I had to post this because it is a very rare occurance that I found myself laughing outloud at the office from something I read online.
I was reading a blog today and I noticed an add for the new weightloss pill, Alli. I'm curious so I click. At first glance this sounds like the miracle pill the world of women have been waiting for!
"Forget the fad diets and gimmicks. The miracle offers, the empty promises. Welcome to Alli."
Hmm....please tell me more.
"If you have the will, we have the power."
I have the will! Please give me your power, oh great one Alli!!!!
At this point my curiosity is peaked. This the only weightloss pill that is FDA approved. It must work miracles! I decided to click on, "how does it work." Although I'm intrigued I am still skeptical.

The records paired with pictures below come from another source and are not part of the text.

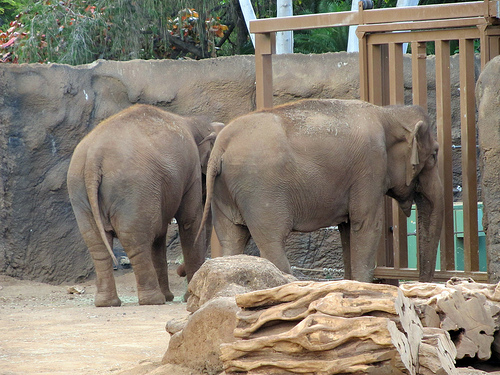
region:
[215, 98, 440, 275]
Elephant facing fence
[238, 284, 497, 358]
Fake logs in elephant cage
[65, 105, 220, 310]
Second elephant in cage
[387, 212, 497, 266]
Water outside fence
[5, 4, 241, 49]
Grass and weeds above cage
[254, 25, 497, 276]
Fence holding elephants in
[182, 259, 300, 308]
Large rock in elephant cage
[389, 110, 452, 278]
Elephant trunk and mouth open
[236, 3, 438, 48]
White birch tree trunks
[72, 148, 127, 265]
Elephant tail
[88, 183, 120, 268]
thick gray tail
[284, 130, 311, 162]
wrinkle gray skin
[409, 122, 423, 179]
floppy elephant ear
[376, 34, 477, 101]
brown wooden planks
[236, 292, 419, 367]
old brown tree stump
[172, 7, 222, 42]
orange fruit in a tree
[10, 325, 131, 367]
beige sand on the ground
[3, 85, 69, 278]
gray stone wall next to elephant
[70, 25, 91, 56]
dried tree branches there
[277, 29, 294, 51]
white bark on a tree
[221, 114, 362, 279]
the elephant is brown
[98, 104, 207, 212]
the elephant is brown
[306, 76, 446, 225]
the elephant is brown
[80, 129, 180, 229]
the elephant is brown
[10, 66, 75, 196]
a brown and gray stone wall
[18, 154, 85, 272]
a brown and gray stone wall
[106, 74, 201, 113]
a brown and gray stone wall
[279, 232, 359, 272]
a brown and gray stone wall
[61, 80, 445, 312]
two elephants next to each other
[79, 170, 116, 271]
long elephant tail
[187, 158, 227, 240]
long elephant tail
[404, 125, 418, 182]
floppy elephant ear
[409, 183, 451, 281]
long grey elephant trunk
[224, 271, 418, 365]
large log in front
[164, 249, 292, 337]
large boulder behind log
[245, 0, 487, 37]
wooden post on top of pieces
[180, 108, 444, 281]
elephant standing on ground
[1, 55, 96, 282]
large rock wall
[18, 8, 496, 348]
elephants inside enclosure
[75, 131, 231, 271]
curved elephant tails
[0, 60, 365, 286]
textured gray and brown wall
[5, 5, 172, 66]
drooping branches above wall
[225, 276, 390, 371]
wavy long lines on outside of log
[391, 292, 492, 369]
flat edges of cut trees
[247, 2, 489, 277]
brown gate with vertical bars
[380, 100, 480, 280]
elephant looking through gate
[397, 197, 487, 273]
green storage cabinet on other side of gate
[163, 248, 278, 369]
round rocks on ground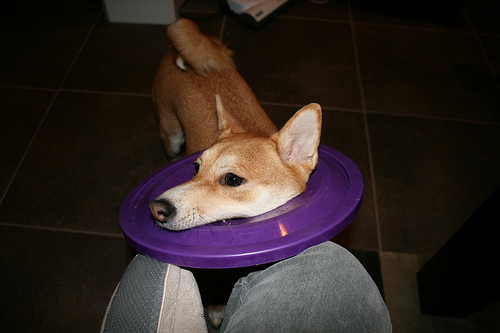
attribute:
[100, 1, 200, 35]
wall — white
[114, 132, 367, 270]
disc — purple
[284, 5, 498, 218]
floor — brown, tiled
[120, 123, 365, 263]
frisbee — purple 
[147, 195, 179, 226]
nose — black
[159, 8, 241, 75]
tail — curlty 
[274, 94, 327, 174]
ear — pointed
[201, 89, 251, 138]
ear — pointed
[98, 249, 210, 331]
shoe — person's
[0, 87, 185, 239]
tile — ceramic 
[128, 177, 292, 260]
frisbee — purple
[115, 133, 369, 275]
frisbee — purple 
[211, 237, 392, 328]
jeans — grey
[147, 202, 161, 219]
tip — pink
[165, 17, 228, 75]
tail — curly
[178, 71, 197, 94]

The sight continued to tell me that Alli worked by preventing your body from breaking down all the fat that you ingest. That doesn't sound so bad. But then it went on to say, "Undigested fat cannot be stored and passes through the body naturally...In fact, you may recognize it in the toilet as something that looks like the oil on the top of a pizza." Excuse me? Come again? So you're telling me that pizza oil comes out of my bum and floats in my toilet? If it comes out while I'm doing my business does it come out when I least expect it????
I decided to read the side effects:
"you may have bowel changes that are call treatment effects:
-gas with oily spotting
-more frequent stools that may be hard to control"
I'm sorry, you said that the nasty side effects are that I'll:
-shart oil in my pants
-have to use the bathroom in my pants while I'm in that important meeting with my boss
Wow, I'm beginning to think this isn't the magic weightloss pill I've been hoping for.
Oh great Alli, I asked for your power, but please....not the power to poo!!!!